Doch mittlerweile sind sie herb enttäuscht. Studierende erleben mit, wie die für sie so wichtige Reform immer wieder ins Stocken gerät und wie wenig sie eingebunden werden. Die Anliegen der Nachwuchsärzte werden mit Füßen getreten, wenn notwendige Maßnahmen immer wieder hinter politischen Vorzeigeobjekten und dem Taktieren mit ihnen zurückstehen.
Ein Paradebeispiel ist die Landarztquote: Versorgungspolitisch wird sie den Ärztemangel im ländlichen Raum keineswegs beheben – das ist nahezu allen klar. Dass sie geeignet sein könnte, das Ansehen der hausärztlichen Medizin zu verbessern, bezweifeln sogar die Hausärzte selbst.

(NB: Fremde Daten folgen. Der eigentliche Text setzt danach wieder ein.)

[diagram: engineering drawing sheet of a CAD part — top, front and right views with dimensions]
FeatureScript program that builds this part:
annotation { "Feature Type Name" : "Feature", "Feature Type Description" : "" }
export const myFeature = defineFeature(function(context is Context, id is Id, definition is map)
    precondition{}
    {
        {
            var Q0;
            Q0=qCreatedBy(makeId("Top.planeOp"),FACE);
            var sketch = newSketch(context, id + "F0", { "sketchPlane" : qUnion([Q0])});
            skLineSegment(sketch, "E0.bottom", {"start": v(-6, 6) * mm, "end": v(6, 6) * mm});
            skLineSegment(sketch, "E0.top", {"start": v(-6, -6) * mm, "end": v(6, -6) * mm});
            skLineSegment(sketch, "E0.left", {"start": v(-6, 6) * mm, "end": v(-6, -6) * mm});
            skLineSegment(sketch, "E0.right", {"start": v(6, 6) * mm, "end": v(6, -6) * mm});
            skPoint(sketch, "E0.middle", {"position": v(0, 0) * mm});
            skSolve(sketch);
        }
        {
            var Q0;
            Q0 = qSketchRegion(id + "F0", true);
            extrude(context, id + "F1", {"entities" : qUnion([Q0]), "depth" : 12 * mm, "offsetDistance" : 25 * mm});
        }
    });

Mutmaßen kann man nun, wer sich über die Landarztquote bewirbt. Tatsächlich nur diejenigen Abiturienten, die ganz sicher wissen, dass sie in 15 Jahren als Hausarzt auf dem Lande arbeiten wollen? Oder diejenigen, die ein nicht so brillantes Abitur, dafür aber den finanziellen Rückhalt haben, mit dem sie die „Strafe“ für das Nichteinhalten der Vereinbarung zahlen können? Es besteht die Gefahr, ein Zwei-Klassen-Medizinstudium zu schaffen – ohne ein Plus an Landärzten.